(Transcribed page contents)
┄┄┄┄┄┄

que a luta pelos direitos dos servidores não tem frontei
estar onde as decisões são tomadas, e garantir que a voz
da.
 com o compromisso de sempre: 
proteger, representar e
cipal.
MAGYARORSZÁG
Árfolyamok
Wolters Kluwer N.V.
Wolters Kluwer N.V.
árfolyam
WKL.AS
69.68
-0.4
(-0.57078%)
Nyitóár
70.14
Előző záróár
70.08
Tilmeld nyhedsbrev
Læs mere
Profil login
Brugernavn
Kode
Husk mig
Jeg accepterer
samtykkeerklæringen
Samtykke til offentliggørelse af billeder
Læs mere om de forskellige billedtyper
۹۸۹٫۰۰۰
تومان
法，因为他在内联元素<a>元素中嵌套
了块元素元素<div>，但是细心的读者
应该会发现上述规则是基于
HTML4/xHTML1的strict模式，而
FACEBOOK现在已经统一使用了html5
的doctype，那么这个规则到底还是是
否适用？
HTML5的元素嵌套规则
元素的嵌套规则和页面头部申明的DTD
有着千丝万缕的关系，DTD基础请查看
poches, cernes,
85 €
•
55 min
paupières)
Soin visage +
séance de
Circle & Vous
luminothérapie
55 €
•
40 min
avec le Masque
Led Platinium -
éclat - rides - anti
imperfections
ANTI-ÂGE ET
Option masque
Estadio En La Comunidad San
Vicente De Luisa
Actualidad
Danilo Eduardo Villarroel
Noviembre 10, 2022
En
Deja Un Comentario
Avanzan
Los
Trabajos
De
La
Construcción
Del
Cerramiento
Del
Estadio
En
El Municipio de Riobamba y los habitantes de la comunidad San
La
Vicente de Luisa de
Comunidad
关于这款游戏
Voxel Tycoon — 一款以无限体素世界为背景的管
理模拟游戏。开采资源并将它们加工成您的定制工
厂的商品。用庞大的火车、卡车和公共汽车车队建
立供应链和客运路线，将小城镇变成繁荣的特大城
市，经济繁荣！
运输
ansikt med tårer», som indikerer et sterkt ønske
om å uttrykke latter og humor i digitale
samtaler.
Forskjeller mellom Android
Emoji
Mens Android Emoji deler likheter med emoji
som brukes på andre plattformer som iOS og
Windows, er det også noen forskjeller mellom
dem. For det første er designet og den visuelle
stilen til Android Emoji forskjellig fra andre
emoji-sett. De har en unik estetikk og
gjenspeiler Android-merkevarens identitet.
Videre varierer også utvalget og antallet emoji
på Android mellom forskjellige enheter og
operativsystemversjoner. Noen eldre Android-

┄┄┄┄┄┄

» Task statement: Return every line from the listing above that contains the string "mellom". Case counts.

» Written reply:
Forskjeller mellom Android
Windows, er det også noen forskjeller mellom
på Android mellom forskjellige enheter og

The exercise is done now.